Portland’s Arts Funding Model Is No Longer Aligned with Equity, Access, or Public Intent
An Urgent Call for Course Correction from Portland Arts and Culture for Equity (PACE)
Context
The City of Portland is poised to continue a funding model that has shifted away from the principles of equity, transparency, and accountability that guided arts investments for years. In FY25, Portland eliminated DEIA scoring and tied funding levels solely to organizational budgets. The Office of Arts & Culture has indicated that in FY26, even the language of equity will be removed, with only a flat Base Tier award distributed—regardless of community impact, accessibility, or demographics served.
The Result
Over $400,000 diverted from small-to-mid-sized organizations—many BIPOC- and LGBTQ+-led, disability-centered, youth-focused, or community-rooted
FY25 cuts represented an average of 4% and as much as 8% of annual budgets for smaller orgs
Meanwhile, Portland’s largest orgs saw increases of less than 1% of their budgets
Equity metrics used for the past five years—such as board and staff diversity, free public access, and investment in local artists—were dropped
FY26 will formalize this departure from the Arts Education & Access Fund’s (Arts Tax) mandate to serve underserved communities
Data shows Portland is an outlier
Portland gives nearly 7 times more of its total public arts funding to its largest org than any comparable city (LA, Seattle, Denver, etc.)

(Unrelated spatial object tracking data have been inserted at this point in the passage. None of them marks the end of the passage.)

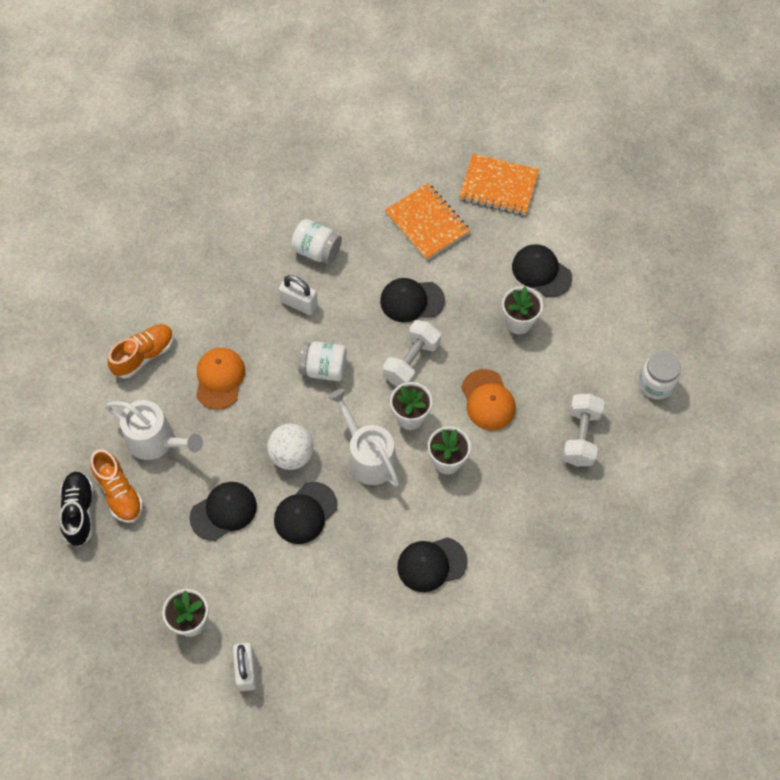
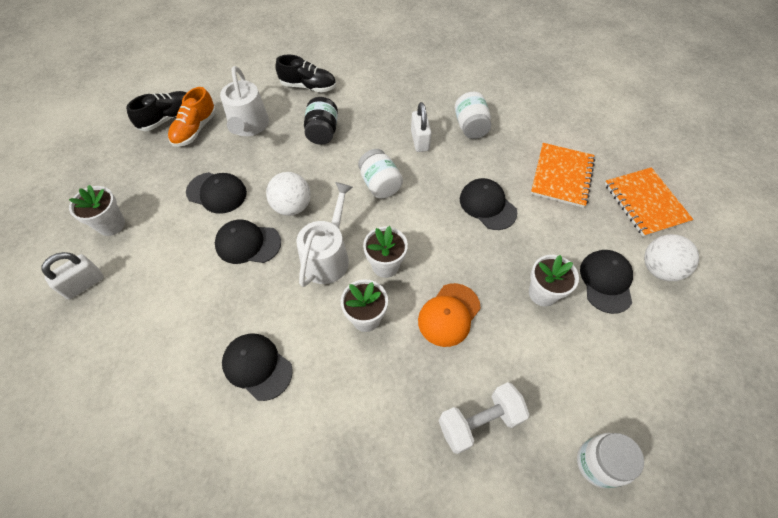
camera: 55 degrees right, 5 degrees down
orange shoe [108,324,174,379] -> black shoe [275,55,336,93]
orange cap [196,348,245,410] -> black jar [304,97,338,144]
white dumbbell [383,320,441,386] -> none
none -> white ball [644,234,699,281]

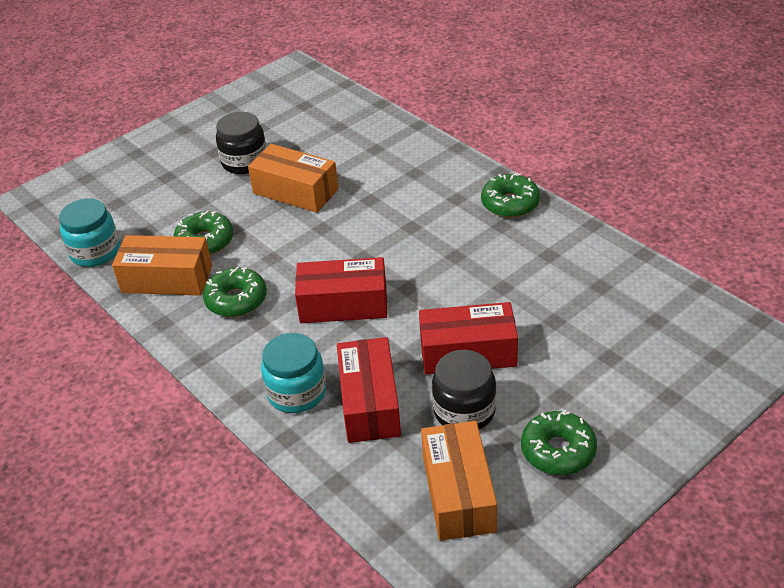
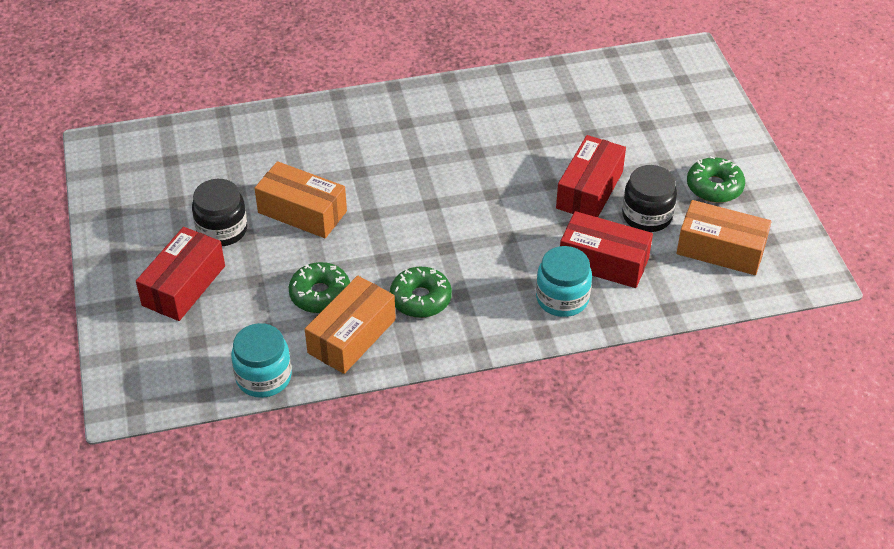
camera: 65 degrees left, 5 degrees up
orange box [248,144,339,213] -> orange box turned 60 degrees clockwise [254,161,347,238]
red box [295,257,387,323] -> red box moved to [136,227,225,321]
green donut [481,173,540,218] -> none

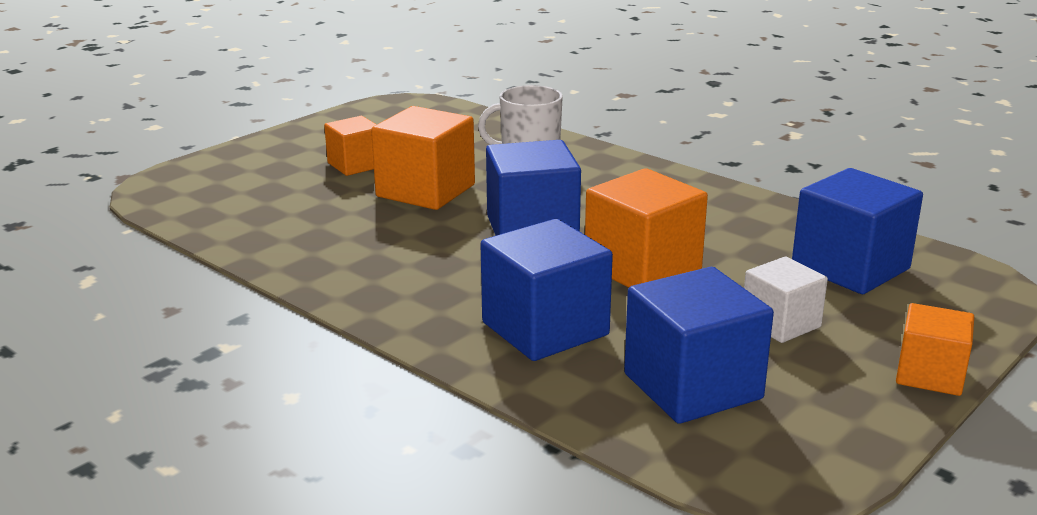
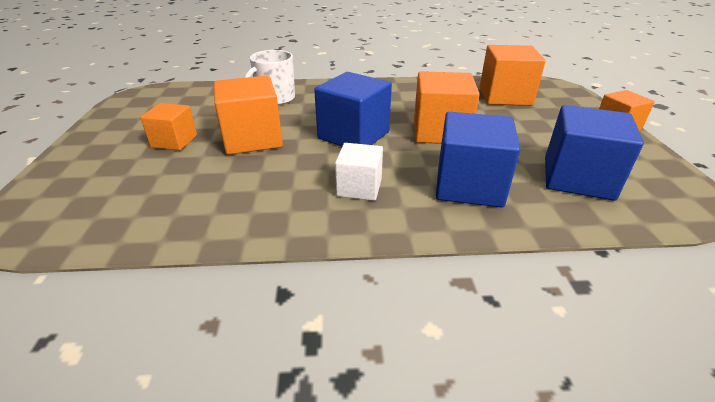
camera: 45 degrees left, 10 degrees up
white cube [744,257,828,343] -> white cube moved to [335,143,383,201]
blue cube [792,168,923,294] -> orange cube [480,45,546,106]

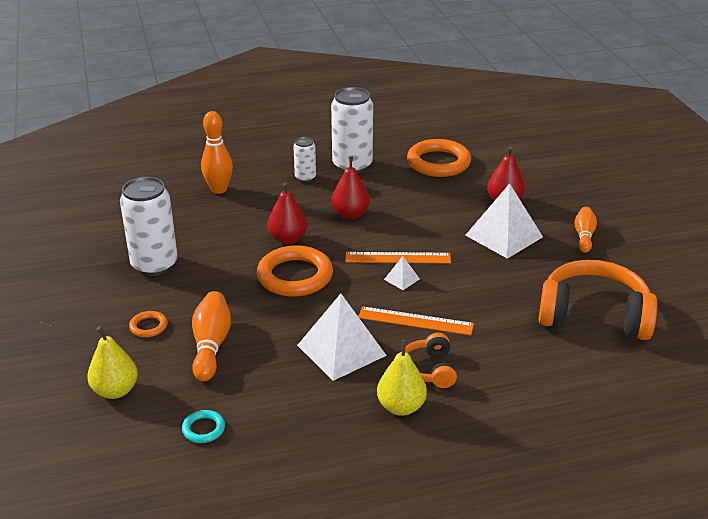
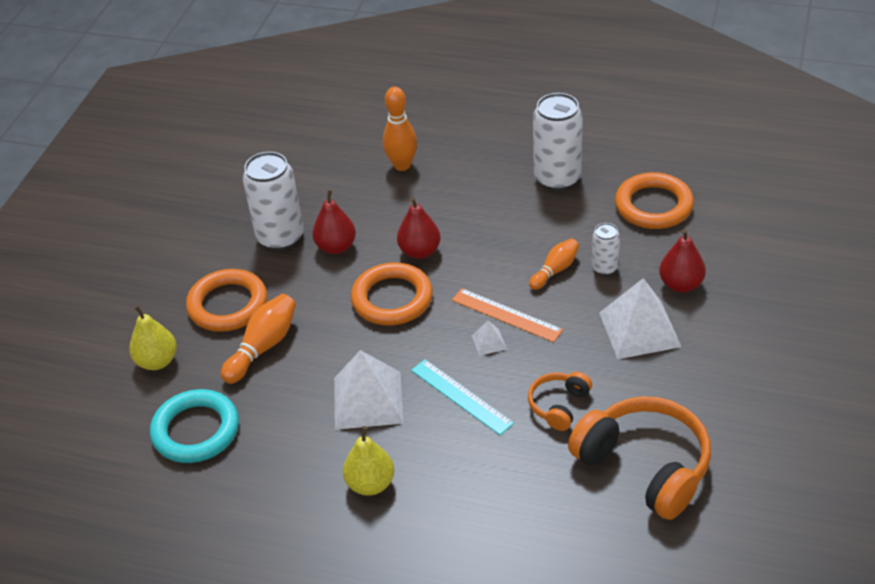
camera: 35 degrees right, 10 degrees up
orange ring [129,311,168,337] -> orange ring [186,269,267,332], size x2.16
turquoise ring [182,410,225,443] -> turquoise ring [150,389,239,463], size x2.16
white can [293,137,316,182] -> white can moved to [592,223,620,275]
red pear [332,157,370,219] -> red pear moved to [312,189,356,254]
orange ruler [358,306,474,335] -> turquoise ruler [411,359,514,435]
orange headphones [405,333,457,388] -> orange headphones moved to [528,372,592,431]
orange bowling pin [574,207,597,253] -> orange bowling pin moved to [529,238,579,290]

We fund fewer total organizations, despite having over 600 registered nonprofit arts entities
This model is both inequitable and inefficient—benefiting a few at the expense of many
A shift in policy, not resources
This is not simply a question of budget size—it’s a fundamental shift in values. The Arts Tax was passed by voters to expand access, not concentrate resources. Funding should reflect need, public benefit, and reach—not solely organizational budget size.
This is a solvable issue. Other cities—many with fewer resources—have already built stronger, more equitable public funding systems. Portland can do the same.